EXERCISE OBJECTIVE
How many lines of the data contain the string "your"? Write the number and nothing more.

RECORDS SHOWN
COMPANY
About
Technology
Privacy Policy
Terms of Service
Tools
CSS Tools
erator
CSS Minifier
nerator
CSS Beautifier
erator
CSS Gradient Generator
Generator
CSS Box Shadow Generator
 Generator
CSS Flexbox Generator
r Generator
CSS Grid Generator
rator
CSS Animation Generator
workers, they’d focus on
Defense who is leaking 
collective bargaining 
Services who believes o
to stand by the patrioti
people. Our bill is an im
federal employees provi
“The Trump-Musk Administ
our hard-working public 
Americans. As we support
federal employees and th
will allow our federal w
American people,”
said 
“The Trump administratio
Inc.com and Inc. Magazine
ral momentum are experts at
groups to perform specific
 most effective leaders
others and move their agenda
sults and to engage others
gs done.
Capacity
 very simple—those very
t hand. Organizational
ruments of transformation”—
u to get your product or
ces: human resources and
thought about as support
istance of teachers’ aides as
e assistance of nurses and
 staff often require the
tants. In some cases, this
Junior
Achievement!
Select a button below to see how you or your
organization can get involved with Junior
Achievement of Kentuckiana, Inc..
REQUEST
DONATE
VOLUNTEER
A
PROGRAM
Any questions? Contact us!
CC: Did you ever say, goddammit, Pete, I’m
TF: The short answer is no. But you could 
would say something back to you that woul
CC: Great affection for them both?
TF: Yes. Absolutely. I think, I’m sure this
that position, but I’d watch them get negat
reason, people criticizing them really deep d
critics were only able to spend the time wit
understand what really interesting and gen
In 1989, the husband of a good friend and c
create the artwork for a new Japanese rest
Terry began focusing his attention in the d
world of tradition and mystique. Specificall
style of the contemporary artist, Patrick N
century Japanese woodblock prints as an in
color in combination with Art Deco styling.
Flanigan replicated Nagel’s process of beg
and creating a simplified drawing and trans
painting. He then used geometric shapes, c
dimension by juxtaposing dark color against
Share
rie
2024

EXERCISE RESULT
2